Contoh : Surat al-baqarah ayat 249
فَلَمَّا
فَصَلَ طَالُوتُ بِالْجُنُودِ قَالَ إِنَّ اللَّهَ مُبْتَلِيكُم بِنَهَرٍ فَمَن
شَرِبَ مِنْهُ فَلَيْسَ مِنِّي وَمَن لَّمْ يَطْعَمْهُ فَإِنَّهُ مِنِّي إِلَّا
مَنِ اغْتَرَفَ غُرْفَةً بِيَدِهِ ۚ فَشَرِبُوا
مِنْهُ إِلَّا قَلِيلًا مِّنْهُمْ ۚ فَلَمَّا جَاوَزَهُ هُوَ وَالَّذِينَ آمَنُوا
مَعَهُ قَالُوا لَا طَاقَةَ لَنَا الْيَوْمَ بِجَالُوتَ وَجُنُودِهِ ۚ قَالَ
الَّذِينَ يَظُنُّونَ أَنَّهُم مُّلَاقُو اللَّهِ كَم مِّن فِئَةٍ قَلِيلَةٍ
غَلَبَتْ فِئَةً كَثِيرَةً بِإِذْنِ اللَّهِ ۗ وَاللَّهُ مَعَ الصَّابِرِينَ (249)
Perhatikan pada kalimat غرفة.
Dlm nadhaman nya imam Syathibi : غرفة ضم ذو ولا
Sesuai metode & rumus qiroat asy-Syatibi, beliau menisbatkan (ذو) kepada Al-Kufiyyun dan Asy-Syami.
Siapakah mereka? Yaitu :
Al-kufiyyun = Hamzah, 'Ashim, dan al-Kissai
Asy-Syami = Ibn 'Amir
Termasuk juga riwayat nya hafsh dari 'Ashim al-Kufi.
Mereka yang disebutkan asy-Syathibi dalam nadhamannya tsb membaca dgn dhommah (غُرفة) dan ini adalah qiroat yg fashih.

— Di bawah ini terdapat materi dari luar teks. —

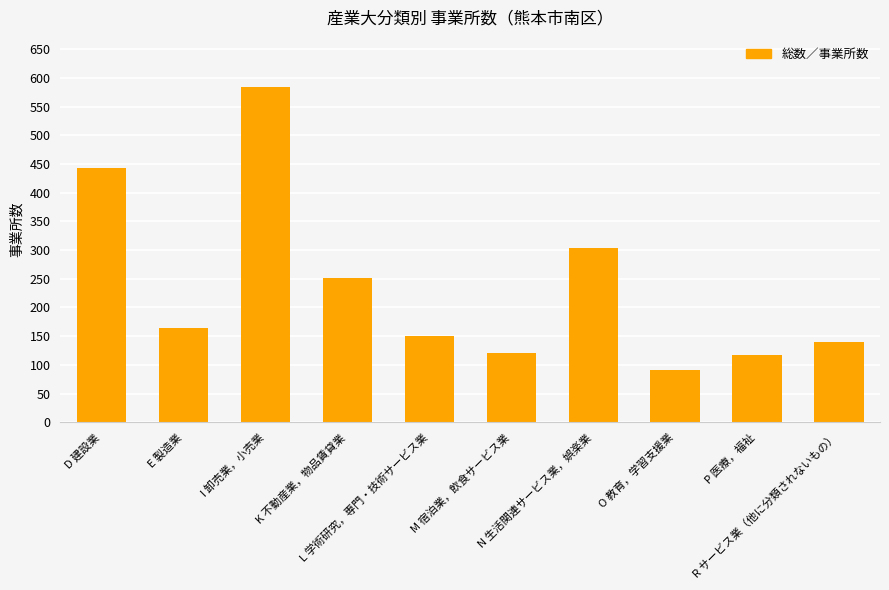

What position from the left is N 生活関連サービス業，娯楽業?

7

Sedangkan imam lain selain mereka membaca dengan fathah (غَرفة) dan inilah qiroat yg afshah (paling fashih). Jadi qiroat dengan perawi warsy dalam hal ini tidak tergolong yang paling fashih.
Wallahu a'lam.
Referensi :
-
Abu ‘Amr ad-Dani. “at-Taisir.”
-
Dr. M. Mukhtar Walad Abbah. (2001).
“Tarikh al-Qiraat Fi al-Masyriq wal Maghrib.”
-
Dr. Abdul Hadi Abdullah Humito.
(2003). “Qiraat al-Imam Nafi’ ‘inda al-Magharibah min Riwayat Abi Sa’id
Warsy : Muqawwimatuha wa Madarisuha al-Adaiyyah ila Nihayati al-Qarni al-‘Asyir
al-Hijri.”
-
Abdul Fattah bin Abdul Ghani
al-Qadhi. (2007). “Al-Budur az-Zahirah fi al-Qiraat al-‘Asyr al-Mutawatirah;
min thariqai asy-Syathibiyah wad Durrah”.